Best Practices, Says Who?

Sometimes, it seems no practice is more saturated with (mostly) well-intentioned tips, guidelines and dos-and-don’ts than UX. I’ve lost count of all the Top 10 lists on the subject I’ve read and already forgotten. Online media is overflowing with articles and blog posts (much like this one) that purport to objectively lay down the law of what is good and right in the realm of user experiences, even though UX people are usually the first to caution against generalizations and to acknowledge that all users are different.

However, once in a while, you stumble on a piece of writing that makes you think and take stock of what you know, or think you know, about UX. Those pieces are usually the most meaningful ones, not because they give you pre-packaged, wholesale “truths”, but because they force you to try and frame your own truth.

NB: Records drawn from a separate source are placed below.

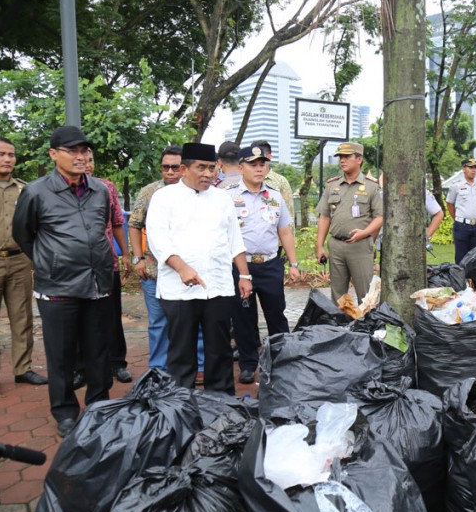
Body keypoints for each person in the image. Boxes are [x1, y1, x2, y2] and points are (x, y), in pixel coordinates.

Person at [12, 126, 114, 437]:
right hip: (57, 287)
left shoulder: (100, 190)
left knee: (98, 352)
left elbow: (100, 226)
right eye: (73, 151)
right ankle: (65, 412)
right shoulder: (36, 192)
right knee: (61, 355)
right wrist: (50, 261)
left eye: (85, 151)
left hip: (97, 283)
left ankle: (99, 406)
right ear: (54, 154)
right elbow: (23, 233)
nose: (81, 157)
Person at [145, 142, 252, 394]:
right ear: (184, 169)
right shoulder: (164, 198)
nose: (208, 174)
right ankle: (180, 403)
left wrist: (244, 275)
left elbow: (234, 240)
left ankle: (221, 403)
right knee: (181, 353)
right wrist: (181, 268)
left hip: (218, 286)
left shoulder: (222, 199)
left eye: (212, 168)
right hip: (179, 290)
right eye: (201, 168)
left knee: (220, 351)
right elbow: (157, 239)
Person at [225, 145, 300, 384]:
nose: (259, 169)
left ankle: (281, 361)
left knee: (276, 315)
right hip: (240, 268)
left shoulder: (275, 196)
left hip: (270, 265)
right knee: (243, 319)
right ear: (240, 168)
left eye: (262, 164)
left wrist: (294, 263)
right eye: (253, 165)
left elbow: (284, 231)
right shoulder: (228, 197)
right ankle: (248, 365)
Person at [128, 146, 205, 374]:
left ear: (184, 168)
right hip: (155, 271)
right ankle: (158, 371)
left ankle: (200, 366)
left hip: (191, 271)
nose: (170, 172)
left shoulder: (199, 192)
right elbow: (134, 225)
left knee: (196, 321)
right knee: (159, 322)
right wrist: (137, 258)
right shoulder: (150, 192)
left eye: (175, 167)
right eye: (165, 167)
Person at [0, 137, 44, 390]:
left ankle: (22, 369)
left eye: (11, 155)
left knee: (22, 317)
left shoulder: (24, 190)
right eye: (1, 154)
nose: (7, 159)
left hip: (19, 260)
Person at [315, 142, 383, 303]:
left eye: (347, 156)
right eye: (340, 157)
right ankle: (340, 320)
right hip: (336, 246)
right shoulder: (332, 185)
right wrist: (319, 246)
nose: (342, 160)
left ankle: (366, 320)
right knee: (338, 295)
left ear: (359, 159)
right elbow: (324, 217)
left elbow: (380, 216)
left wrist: (365, 233)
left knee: (365, 295)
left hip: (360, 246)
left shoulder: (371, 187)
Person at [85, 152, 132, 383]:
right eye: (82, 160)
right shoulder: (56, 191)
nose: (87, 165)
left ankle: (117, 363)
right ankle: (81, 368)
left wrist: (126, 254)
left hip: (106, 262)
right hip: (75, 267)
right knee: (79, 318)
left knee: (112, 315)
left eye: (90, 160)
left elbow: (117, 223)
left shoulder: (106, 187)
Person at [446, 157, 476, 263]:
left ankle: (475, 275)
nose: (473, 170)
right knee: (461, 258)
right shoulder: (456, 185)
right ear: (464, 169)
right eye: (470, 167)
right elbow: (449, 204)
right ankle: (460, 275)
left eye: (475, 167)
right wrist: (457, 219)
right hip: (462, 226)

Here is such a piece: http://thehipperelement.com/post/128705195169/15-ux-commandments

To summarize, the blog post outlines 15 basic tenets of good UX:

  1. Only ask the questions to which you really need answers.
  2. Demonstrate uncertainty.
  3. Reconstruct your own previous errors of thought and elucidate to your colleagues and clients what factors lead to a changed mind.
  4. Do not let the terms with which you understand the world get in the way of understanding it.
  5. Give up any desire to be the smartest person in the room.
  6. Remember that people — including you — have bodies, and bodies require movement, sustenance, rest, and relief.
  7. Leave room for creativity.
  8. Preserve and sustain whatever delusions you’ve found necessary to behave in good faith.
  9. Do not be afraid to state the obvious.
  10. A socratic bully is still a bully.
  11. Thoroughly prepare, including making preparations to abandon your preparations entirely.
  12. Listen with your body.
  13. Suspect charisma.
  14. Conduct yourself in such a way that your colleagues can eventually forget that you exist.
  15. It never hurts to start with the basics.

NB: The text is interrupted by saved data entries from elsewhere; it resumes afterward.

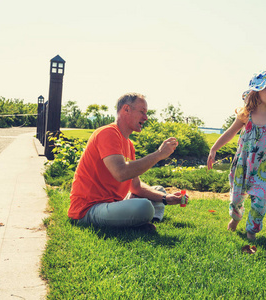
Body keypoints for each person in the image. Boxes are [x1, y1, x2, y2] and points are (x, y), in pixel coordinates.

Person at [207, 71, 266, 241]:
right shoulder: (246, 115)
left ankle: (252, 230)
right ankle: (235, 218)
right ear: (256, 92)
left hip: (264, 169)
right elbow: (230, 133)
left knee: (260, 202)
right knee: (236, 198)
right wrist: (214, 149)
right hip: (242, 166)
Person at [68, 92, 186, 230]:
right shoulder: (107, 133)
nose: (146, 117)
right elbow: (121, 173)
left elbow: (136, 187)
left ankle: (143, 222)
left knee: (159, 191)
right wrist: (158, 154)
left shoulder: (129, 145)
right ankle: (140, 221)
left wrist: (166, 198)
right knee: (144, 206)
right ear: (126, 109)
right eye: (142, 112)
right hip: (88, 210)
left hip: (114, 204)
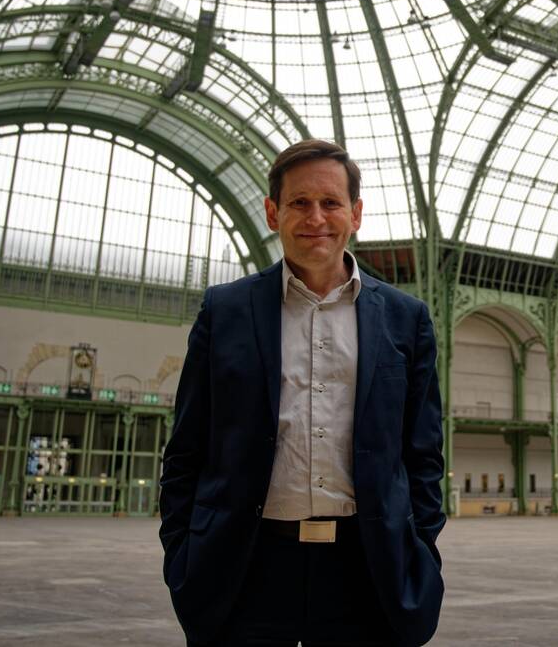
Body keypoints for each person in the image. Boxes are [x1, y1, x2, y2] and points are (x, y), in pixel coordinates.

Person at [159, 139, 445, 646]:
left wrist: (420, 546)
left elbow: (422, 453)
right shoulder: (225, 311)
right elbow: (187, 446)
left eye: (331, 202)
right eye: (299, 203)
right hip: (245, 565)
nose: (317, 217)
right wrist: (183, 550)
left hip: (368, 568)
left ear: (355, 214)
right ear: (273, 213)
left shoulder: (406, 318)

I found this blog post to be very interesting, but to me, who’s been in marketing most of my professional life, it’s also quite provocative. It’s a bit if a challenge to apply these tenets to marketing and sales, which is more about persuasion than usability; more about making experiences seductive than rational. The blog post seems to dismiss this as immoral, and while I can see that point, I think it is a bit naive and simplistic, and represents the issue in a one-dimensional manner.

The most concrete way I run into the dichotomy between functionality and persuasion in my work is when people ask me to apply “industry best practices”. It’s clear to me that clients don’t necessarily mean the same thing by that as do UX practitioners. To clients, “best practices” means that which through testing has been proven to increase conversions, but to UX practitioners, “best practices” typically means that which empowers users to do what they need to do, and facilitates task completion, as can be proven out in usability studies.

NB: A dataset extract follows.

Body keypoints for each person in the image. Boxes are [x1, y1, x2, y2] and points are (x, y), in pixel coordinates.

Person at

These two interpretations need to be reconciled, because ultimately, the most basic premise of marketing is that you can affect a change in what consumers want and intend to do, and that consumers may not always be 100% sure about what that is beforehand. So, at the very least UX should, in a marketing context, strive to support that decision-making process. And whenever someone tries to aid someone else’s decisions, it would be foolish to think that such an outside influence would not inherently affect the outcome. Whether that influence is moral or immoral is defined by what the suggested outcome is, not by the mere act of influencing the decision. Obviously, suggesting a donation to charity is not immoral, but suggesting a purchase of a product produced with child labor is. Either way, I would argue that there is no such thing as a perfectly unbiased or unaffected choice. As human beings, our choices are never entirely free.

So, what constitutes a “best practice” in an interactive medium depends on what the desired outcome is, and who is asking the question.